赤と白のコントラストが映えるデザインがとても可愛い制服を身にまといヒール低くめのブーツのかかとを鳴らしながら昼休みで騒がしい廊下を歩いていたとき。

「――――呉子!」
「あ、尚香ちゃん」

 呼び声に振り向くと、手を振りながら走ってくる少女――私の幼馴染であり陽虎学園の校長の娘でもある――がいた。名前は孫尚香。

「ねぇねぇ呉子、今日の放課後私の用事に付き合ってくれないかしら」
「それはいいけど。買い物?」
「買い物じゃないの」
「じゃぁ手伝い?」
「手伝いでもないわ」

 買い物でもない手伝いでもない。「他に用事と言えば……」と首を傾げても教えてくれる気はないらしく「行くまで内緒よ。――ほら、お昼食べに行きましょ!」と言って私の手を掴み購買へ向かうよう促す尚香ちゃん。
 2種類のパンを2個ずつ購入し、養護教諭をしている幼馴染の練師ちゃんとともに保健室で3人仲良く昼食をとった。

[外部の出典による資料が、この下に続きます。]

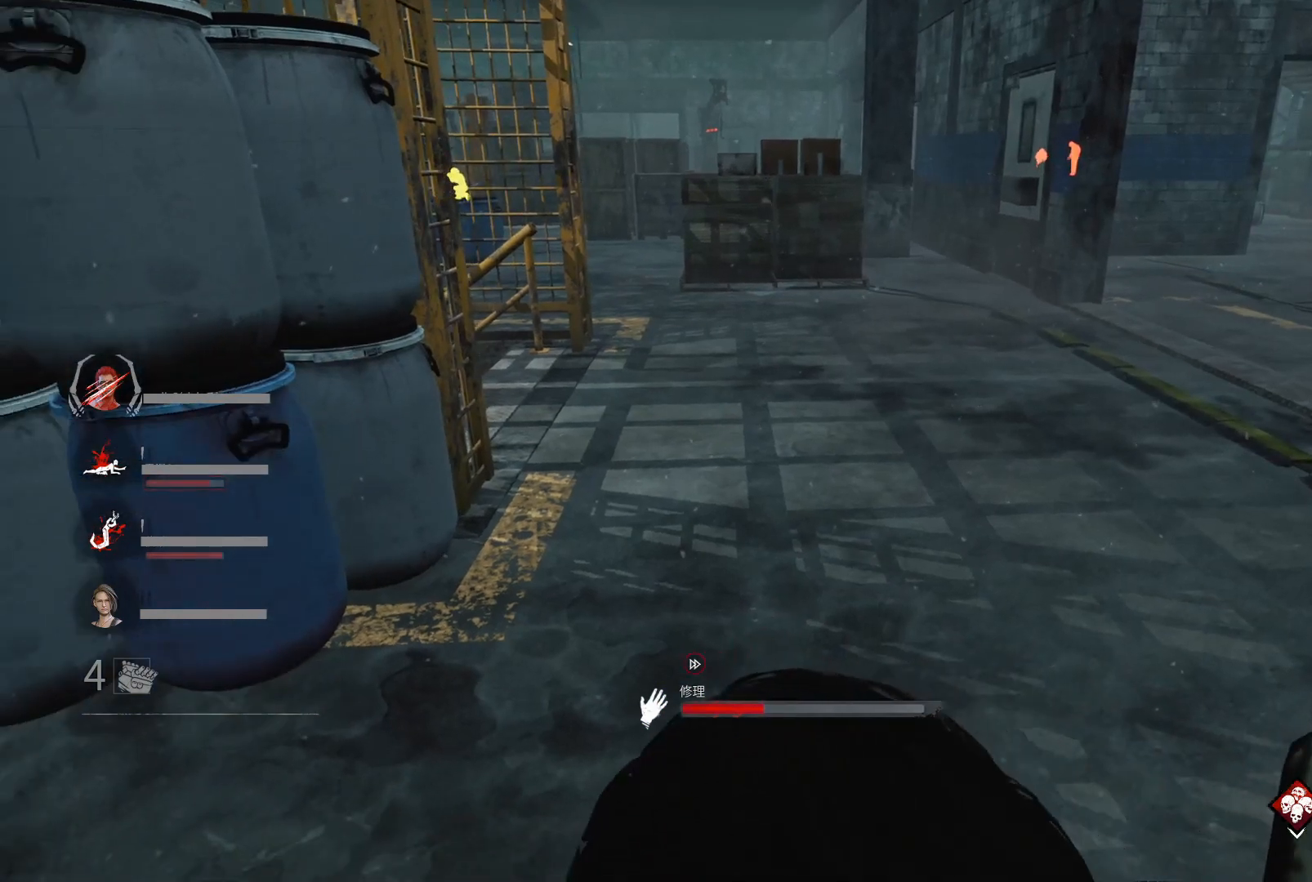
{"keys": ["w"], "events": []}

 それから時間はあっという間に過ぎて眠たい午後の授業が終わると、帰りのホームルームが終わるやいなや離れた教室にいるはずの尚香ちゃんがやってきて「早く行くわよ呉子!」と催促してくるから慌てて帰り自宅をすることになった。

「尚香ちゃん、なんでそんなに急いでるの?」

 「ていうか少し興奮してない……?」と聞いても「そんなことないわよ!」と否定された。……って言ってるわりに顔赤くなってるし嬉々としてるんだよね。 
 尚香ちゃんに手を引かれるままに着いて行けば辿り着いたのは私たちが通う陽虎学園の最寄り駅。徒歩通学の私や尚香ちゃんにとって娯楽街まで買い物や遊びに行かない限りは縁のない場所だ。

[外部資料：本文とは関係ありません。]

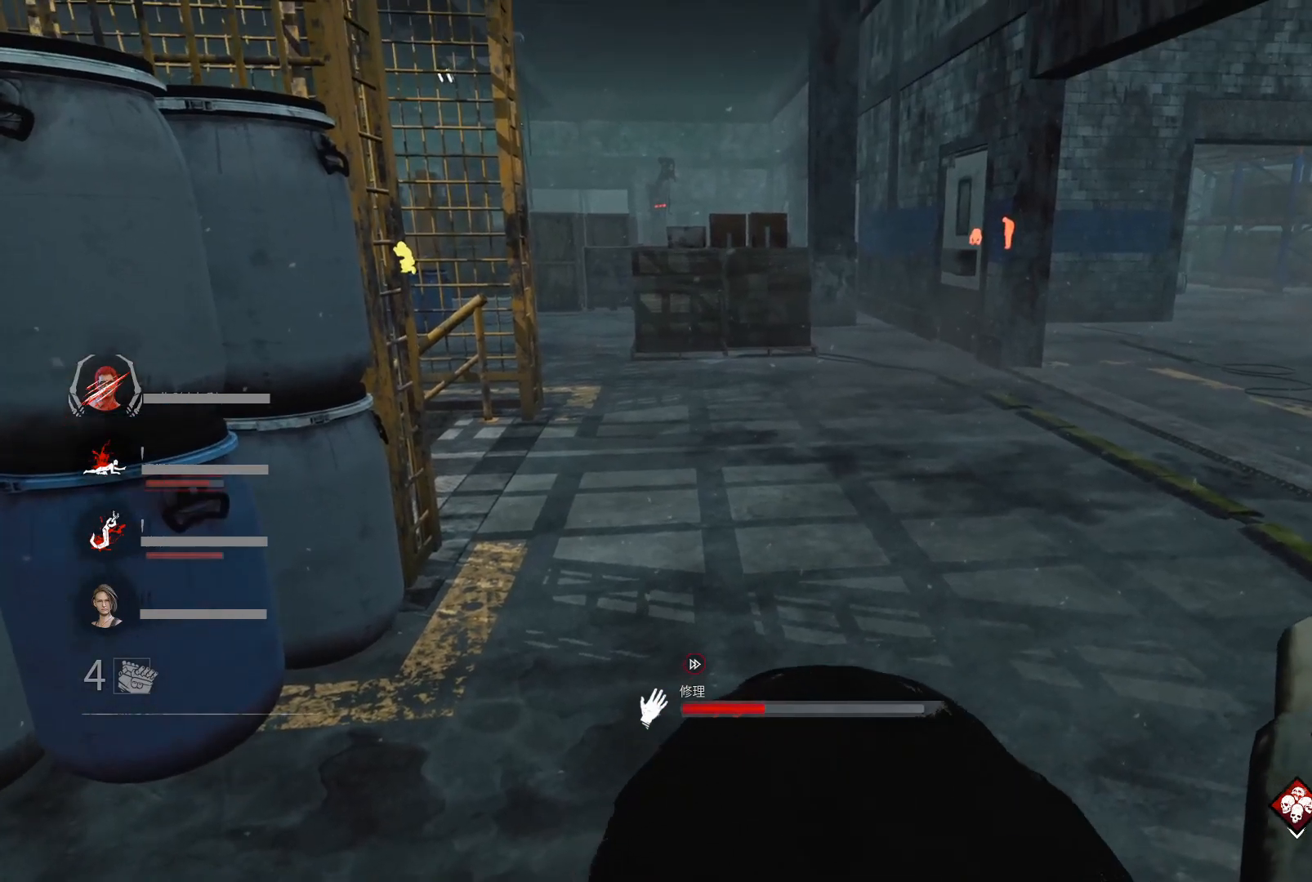
{"keys": ["d", "w"], "events": [[33, "d", "down"]]}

「これから来る電車に乗れば今から1時間くらいかしらね」
「1時間!?――……私はどこに連れていかれるの?」
「着けばわかるわよ」

 電車で1時間くらいとなると料金もそれなりにお高くつくようで「切符代は私が出すから。ね?」という尚香ちゃんに甘えさせてもらい、数分も待たずにやってきた電車に乗り込んだ。
 ちょうど下校の時間だからか乗り込んだ車両には私たちと同じ赤を基調とした制服を身にまとった生徒しかいない。
 初めこそ下校する生徒が多すぎて椅子に座ることができなかったけど40分ほど経った頃には車両の中には私と尚香ちゃんの2人だけになっていた。

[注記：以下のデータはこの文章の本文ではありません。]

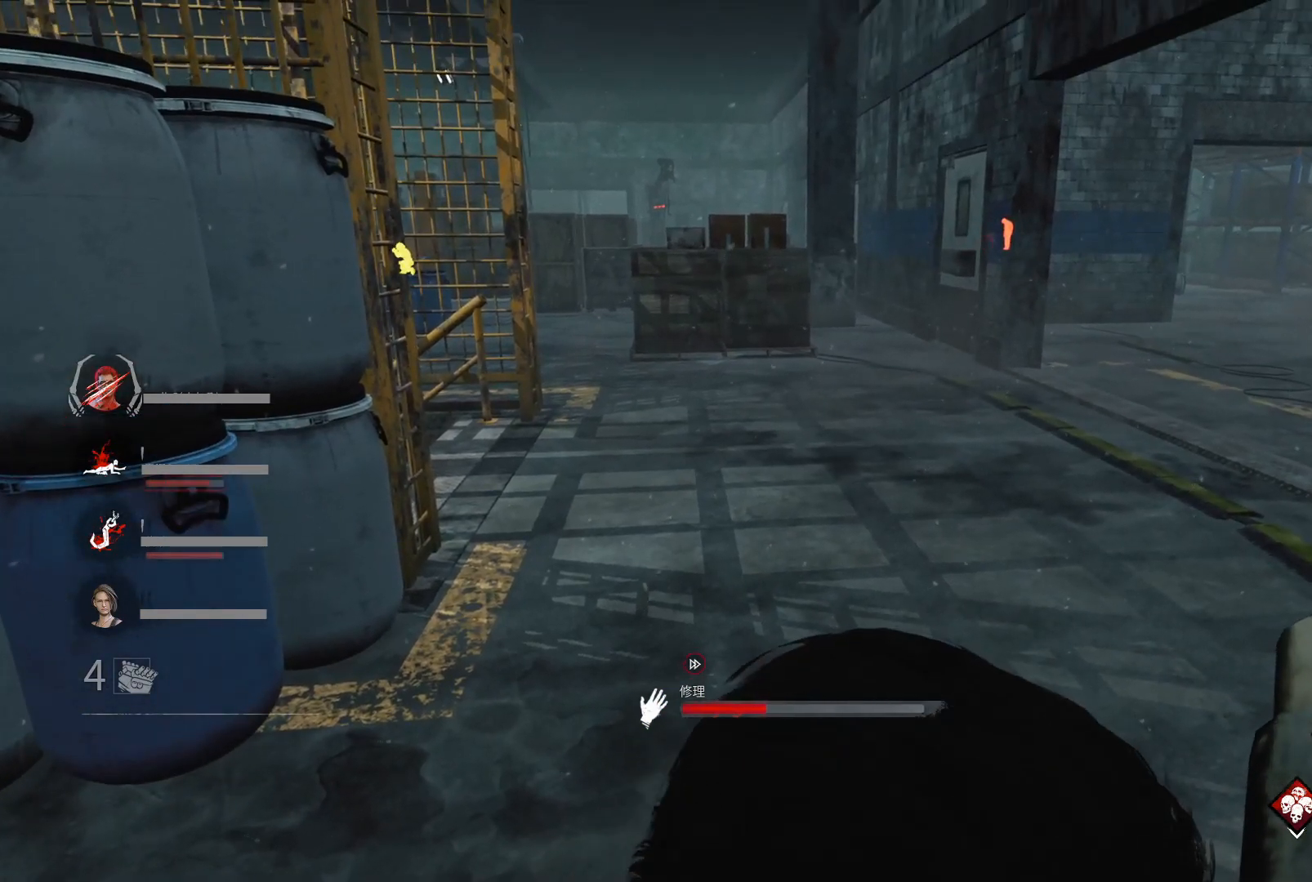
{"keys": ["d", "w"], "events": []}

 電車に乗り込んでからニコニコしっぱなしの尚香ちゃんに「ご機嫌だね」と言えば「だからそんなことないわよ!」とどう聞いてもご機嫌そのものな声で返された。
 心地よい電車の揺れでウトウトしかけてきたとき尚香ちゃんの「降りるわよ呉子」という声で目を覚まし彼女のあとを着いて行く。

 降りた駅はなんというか、とても長閑な場所だった。

 辺りを見渡しても目に映るのは山々と畑くらい。駅の入り口に飾ってある地図に 大徳工業 という文字だけがでかでかと書いてある。どうやらそれ以外に目立つような建物はないらしい。